How one high school’s students rallied for Holland Bloorview

Step into Earl Haig Secondary School, and you'll discover more than just classrooms and textbooks. It’s in the halls of this high school that kindness isn’t just a word but, instead, a way of life.

That kindness shows up in their record-breaking fundraising year. Working hard to fundraise for Holland Bloorview and kids with disabilities, their Outreach Week and annual carnival day raised over $9,000 – the largest donation in the school’s recent history.

Matthew Sawaya, the student activity council (SAC) representative, was a driving force behind these initiatives, channeling his dedication into creating meaningful experiences for the school community.

“We decided to support Holland Bloorview at the suggestion of one of our teachers,” he says.

“We and the hospital team organized two excursions to the facility, where students got the chance to see the incredible innovation that happens at Holland Bloorview. What surprised me and the students the most was how children-oriented the technology is helping kids receive rehabilitation services while engaging them in play.”

Students fundraised by selling services or products, selling bubble tea, and hosting events happening during Outreach Week where a  large part of their proceeds were donated to hospital. Teachers also participated during Holland Bloorview’s annual Capes for Kids fundraising week by wearing capes to raise awareness and fundraise.

Sawaya and the SAC also created a video to further explain why the school was rallying for the hospital.

"Involving kids in helping other kids, especially those with disabilities, promotes inclusivity.
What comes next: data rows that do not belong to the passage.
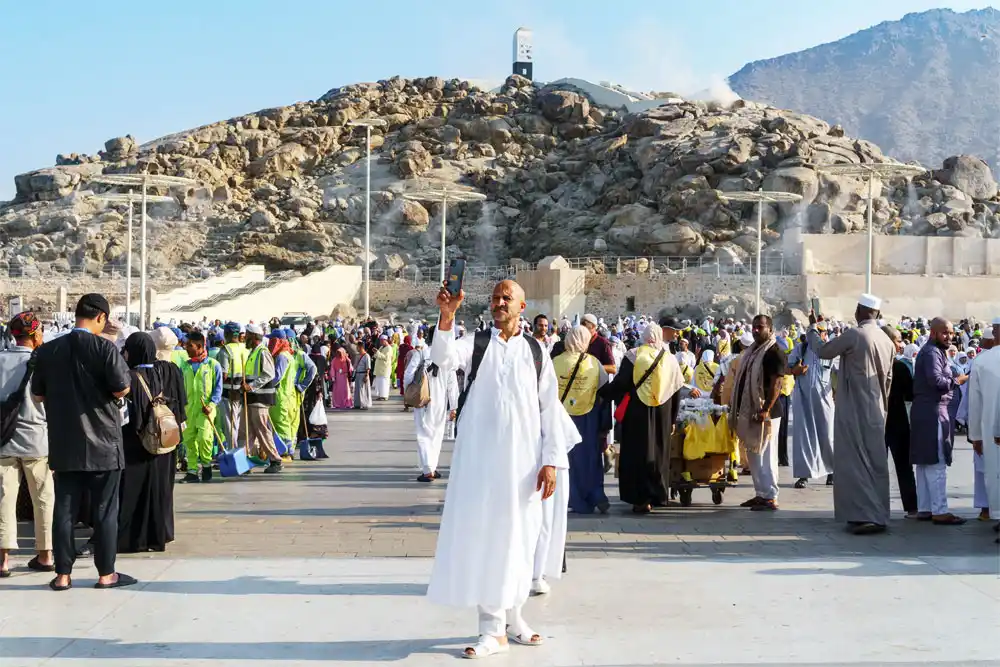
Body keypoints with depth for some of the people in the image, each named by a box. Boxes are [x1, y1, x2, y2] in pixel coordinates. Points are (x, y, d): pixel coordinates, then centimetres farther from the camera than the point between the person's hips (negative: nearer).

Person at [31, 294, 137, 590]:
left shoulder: (47, 351, 3)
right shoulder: (104, 348, -11)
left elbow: (37, 394, 9)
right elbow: (121, 390, -14)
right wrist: (123, 373, 6)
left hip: (63, 444, 4)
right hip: (102, 443, -4)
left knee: (64, 509, 8)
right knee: (105, 510, 4)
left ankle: (63, 574, 11)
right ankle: (106, 573, 9)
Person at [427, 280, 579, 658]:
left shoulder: (536, 352, 6)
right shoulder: (476, 343, 2)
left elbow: (551, 409, 5)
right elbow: (444, 358, -20)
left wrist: (552, 460, -2)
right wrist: (447, 315, -35)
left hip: (522, 459, 2)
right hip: (480, 456, -2)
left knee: (518, 537, 10)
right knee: (482, 535, -1)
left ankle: (512, 617, 25)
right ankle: (492, 630, 5)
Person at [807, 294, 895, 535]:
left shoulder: (854, 335, -14)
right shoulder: (887, 340, 7)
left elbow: (823, 351, -3)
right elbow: (888, 377, 14)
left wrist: (812, 327, 14)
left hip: (854, 410, -7)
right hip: (876, 410, 7)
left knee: (854, 460, -3)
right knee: (875, 462, 11)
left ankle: (865, 516, -9)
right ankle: (878, 515, 17)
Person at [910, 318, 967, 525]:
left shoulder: (931, 351, 20)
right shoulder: (932, 353, -13)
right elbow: (936, 380, -25)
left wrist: (952, 380, 8)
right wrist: (956, 381, -12)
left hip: (923, 412, 11)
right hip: (932, 412, -11)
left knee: (924, 463, 11)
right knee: (937, 464, -9)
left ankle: (924, 509, 15)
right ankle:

It helps high school students appreciate our diversity and empower those facing unique challenges," reflects Sawaya.

“By engaging in activities that support children with disabilities, we can learn the significance of empathy and the positive impact our actions—however small they may be—can have on creating a more supportive environment for everyone.”

For Sawaya, on a personal level, creating an inclusive community also involves realizing that not all disabilities are visible, but ensuring accessibility — like access to elevators — is key.

Prior to the school’s winter break, the students held a winter assembly where a Holland Bloorivew Ambassador was presented with the fundraising cheque.

“Her speech was short but inspiring and showed us that innovation makes anything possible,” says Sawaya.

“Although [the amount we fundraised] pales in comparison to some of the larger donations Holland Bloorview receives, we learned that every cent truly counts—we are so proud and privileged to be contributing to all the magic at the hospital.”